[WORK INSTRUCTIONS] Repeat the listing below word for word, minus the pictures.

[DATA SHOWN]
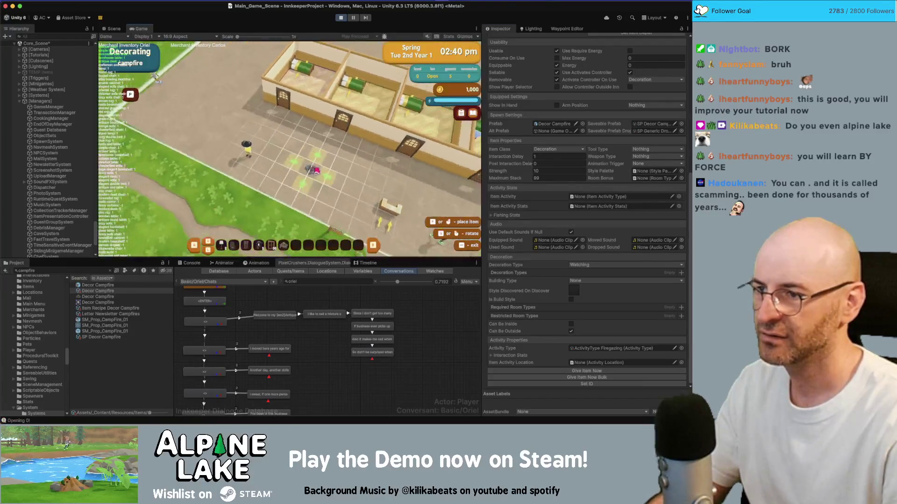
pyautogui.press('space')
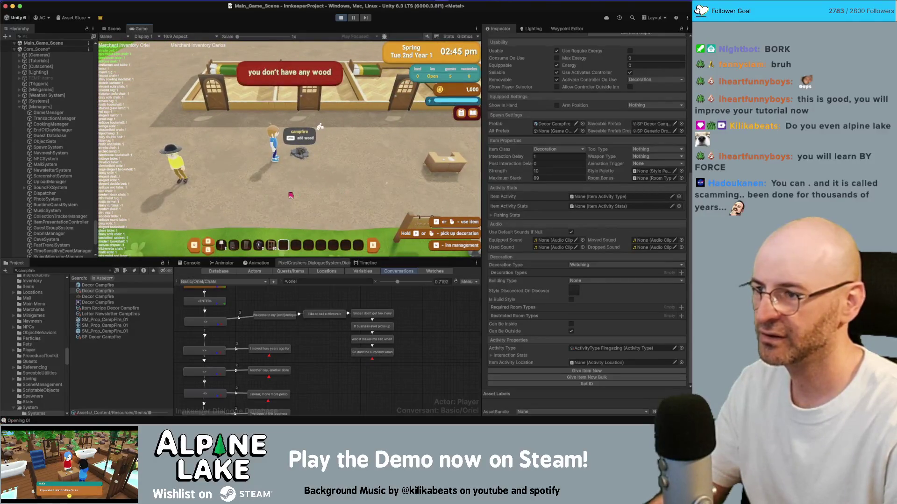
pyautogui.press('d')
pyautogui.press('w')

[ANSWER TO THE PROBLEM]
pyautogui.press('space')
pyautogui.press('d')
pyautogui.press('w')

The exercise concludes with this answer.